[Material to process — start]

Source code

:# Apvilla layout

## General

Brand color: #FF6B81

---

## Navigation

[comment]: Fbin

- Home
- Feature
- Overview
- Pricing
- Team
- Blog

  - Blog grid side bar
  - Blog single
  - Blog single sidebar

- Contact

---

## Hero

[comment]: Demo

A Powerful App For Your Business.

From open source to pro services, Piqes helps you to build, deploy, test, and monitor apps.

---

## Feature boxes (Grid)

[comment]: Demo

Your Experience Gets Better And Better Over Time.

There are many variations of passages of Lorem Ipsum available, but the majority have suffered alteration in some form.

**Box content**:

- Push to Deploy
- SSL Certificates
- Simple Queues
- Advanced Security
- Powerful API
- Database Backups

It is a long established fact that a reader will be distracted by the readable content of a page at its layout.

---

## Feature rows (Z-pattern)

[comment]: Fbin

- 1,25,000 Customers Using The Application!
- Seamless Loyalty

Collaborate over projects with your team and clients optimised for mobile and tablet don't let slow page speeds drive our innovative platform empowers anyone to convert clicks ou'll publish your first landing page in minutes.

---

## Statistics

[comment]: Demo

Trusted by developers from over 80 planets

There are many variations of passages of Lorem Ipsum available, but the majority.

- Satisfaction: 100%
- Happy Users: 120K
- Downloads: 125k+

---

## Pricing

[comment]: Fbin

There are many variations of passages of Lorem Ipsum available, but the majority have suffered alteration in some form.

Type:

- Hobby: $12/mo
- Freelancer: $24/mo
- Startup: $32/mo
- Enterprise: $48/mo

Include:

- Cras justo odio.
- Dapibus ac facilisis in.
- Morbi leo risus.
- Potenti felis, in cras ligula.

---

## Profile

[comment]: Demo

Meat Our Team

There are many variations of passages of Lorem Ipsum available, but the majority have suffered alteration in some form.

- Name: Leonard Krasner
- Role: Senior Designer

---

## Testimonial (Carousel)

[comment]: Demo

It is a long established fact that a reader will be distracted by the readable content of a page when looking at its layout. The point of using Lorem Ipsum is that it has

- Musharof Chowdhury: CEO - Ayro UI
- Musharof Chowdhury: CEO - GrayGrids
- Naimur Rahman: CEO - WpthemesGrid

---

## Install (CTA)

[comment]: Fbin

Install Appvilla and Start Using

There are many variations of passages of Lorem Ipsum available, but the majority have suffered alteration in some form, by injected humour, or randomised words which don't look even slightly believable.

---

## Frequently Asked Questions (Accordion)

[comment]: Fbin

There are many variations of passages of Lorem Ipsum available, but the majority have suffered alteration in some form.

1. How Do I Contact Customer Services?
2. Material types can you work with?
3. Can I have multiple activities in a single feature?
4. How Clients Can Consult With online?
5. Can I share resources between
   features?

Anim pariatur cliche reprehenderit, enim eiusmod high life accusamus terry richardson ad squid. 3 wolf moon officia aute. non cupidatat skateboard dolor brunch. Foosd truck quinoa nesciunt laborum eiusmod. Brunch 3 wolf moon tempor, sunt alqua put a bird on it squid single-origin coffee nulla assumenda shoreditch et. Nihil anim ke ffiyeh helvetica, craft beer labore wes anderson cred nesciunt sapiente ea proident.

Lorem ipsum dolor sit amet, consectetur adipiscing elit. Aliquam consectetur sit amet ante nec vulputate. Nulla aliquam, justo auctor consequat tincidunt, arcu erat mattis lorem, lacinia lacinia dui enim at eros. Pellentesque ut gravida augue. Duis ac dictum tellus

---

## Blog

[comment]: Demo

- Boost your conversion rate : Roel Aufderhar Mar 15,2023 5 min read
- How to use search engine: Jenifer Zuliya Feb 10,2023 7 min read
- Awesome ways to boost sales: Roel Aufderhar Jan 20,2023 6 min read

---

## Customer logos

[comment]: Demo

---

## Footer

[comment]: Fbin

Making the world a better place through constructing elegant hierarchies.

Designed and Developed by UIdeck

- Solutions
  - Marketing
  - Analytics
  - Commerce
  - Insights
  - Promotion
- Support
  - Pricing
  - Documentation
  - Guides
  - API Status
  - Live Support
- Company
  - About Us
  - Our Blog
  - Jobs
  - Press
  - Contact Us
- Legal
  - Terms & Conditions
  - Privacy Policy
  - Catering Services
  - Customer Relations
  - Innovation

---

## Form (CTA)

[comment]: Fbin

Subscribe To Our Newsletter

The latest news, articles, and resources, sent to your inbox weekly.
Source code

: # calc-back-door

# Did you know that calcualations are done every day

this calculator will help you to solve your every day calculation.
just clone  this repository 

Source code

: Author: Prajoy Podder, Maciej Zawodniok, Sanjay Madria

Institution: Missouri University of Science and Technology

[Material to process — finish]

(About this task) Reproduce all of the entries with each "Fbin" changed to "Pending" and nothing else altered.

(Output of the exercise)
Source code

:# Apvilla layout

## General

Brand color: #FF6B81

---

## Navigation

[comment]: Pending

- Home
- Feature
- Overview
- Pricing
- Team
- Blog

  - Blog grid side bar
  - Blog single
  - Blog single sidebar

- Contact

---

## Hero

[comment]: Demo

A Powerful App For Your Business.

From open source to pro services, Piqes helps you to build, deploy, test, and monitor apps.

---

## Feature boxes (Grid)

[comment]: Demo

Your Experience Gets Better And Better Over Time.

There are many variations of passages of Lorem Ipsum available, but the majority have suffered alteration in some form.

**Box content**:

- Push to Deploy
- SSL Certificates
- Simple Queues
- Advanced Security
- Powerful API
- Database Backups

It is a long established fact that a reader will be distracted by the readable content of a page at its layout.

---

## Feature rows (Z-pattern)

[comment]: Pending

- 1,25,000 Customers Using The Application!
- Seamless Loyalty

Collaborate over projects with your team and clients optimised for mobile and tablet don't let slow page speeds drive our innovative platform empowers anyone to convert clicks ou'll publish your first landing page in minutes.

---

## Statistics

[comment]: Demo

Trusted by developers from over 80 planets

There are many variations of passages of Lorem Ipsum available, but the majority.

- Satisfaction: 100%
- Happy Users: 120K
- Downloads: 125k+

---

## Pricing

[comment]: Pending

There are many variations of passages of Lorem Ipsum available, but the majority have suffered alteration in some form.

Type:

- Hobby: $12/mo
- Freelancer: $24/mo
- Startup: $32/mo
- Enterprise: $48/mo

Include:

- Cras justo odio.
- Dapibus ac facilisis in.
- Morbi leo risus.
- Potenti felis, in cras ligula.

---

## Profile

[comment]: Demo

Meat Our Team

There are many variations of passages of Lorem Ipsum available, but the majority have suffered alteration in some form.

- Name: Leonard Krasner
- Role: Senior Designer

---

## Testimonial (Carousel)

[comment]: Demo

It is a long established fact that a reader will be distracted by the readable content of a page when looking at its layout. The point of using Lorem Ipsum is that it has

- Musharof Chowdhury: CEO - Ayro UI
- Musharof Chowdhury: CEO - GrayGrids
- Naimur Rahman: CEO - WpthemesGrid

---

## Install (CTA)

[comment]: Pending

Install Appvilla and Start Using

There are many variations of passages of Lorem Ipsum available, but the majority have suffered alteration in some form, by injected humour, or randomised words which don't look even slightly believable.

---

## Frequently Asked Questions (Accordion)

[comment]: Pending

There are many variations of passages of Lorem Ipsum available, but the majority have suffered alteration in some form.

1. How Do I Contact Customer Services?
2. Material types can you work with?
3. Can I have multiple activities in a single feature?
4. How Clients Can Consult With online?
5. Can I share resources between
   features?

Anim pariatur cliche reprehenderit, enim eiusmod high life accusamus terry richardson ad squid. 3 wolf moon officia aute. non cupidatat skateboard dolor brunch. Foosd truck quinoa nesciunt laborum eiusmod. Brunch 3 wolf moon tempor, sunt alqua put a bird on it squid single-origin coffee nulla assumenda shoreditch et. Nihil anim ke ffiyeh helvetica, craft beer labore wes anderson cred nesciunt sapiente ea proident.

Lorem ipsum dolor sit amet, consectetur adipiscing elit. Aliquam consectetur sit amet ante nec vulputate. Nulla aliquam, justo auctor consequat tincidunt, arcu erat mattis lorem, lacinia lacinia dui enim at eros. Pellentesque ut gravida augue. Duis ac dictum tellus

---

## Blog

[comment]: Demo

- Boost your conversion rate : Roel Aufderhar Mar 15,2023 5 min read
- How to use search engine: Jenifer Zuliya Feb 10,2023 7 min read
- Awesome ways to boost sales: Roel Aufderhar Jan 20,2023 6 min read

---

## Customer logos

[comment]: Demo

---

## Footer

[comment]: Pending

Making the world a better place through constructing elegant hierarchies.

Designed and Developed by UIdeck

- Solutions
  - Marketing
  - Analytics
  - Commerce
  - Insights
  - Promotion
- Support
  - Pricing
  - Documentation
  - Guides
  - API Status
  - Live Support
- Company
  - About Us
  - Our Blog
  - Jobs
  - Press
  - Contact Us
- Legal
  - Terms & Conditions
  - Privacy Policy
  - Catering Services
  - Customer Relations
  - Innovation

---

## Form (CTA)

[comment]: Pending

Subscribe To Our Newsletter

The latest news, articles, and resources, sent to your inbox weekly.
Source code

: # calc-back-door

# Did you know that calcualations are done every day

this calculator will help you to solve your every day calculation.
just clone  this repository 

Source code

: Author: Prajoy Podder, Maciej Zawodniok, Sanjay Madria

Institution: Missouri University of Science and Technology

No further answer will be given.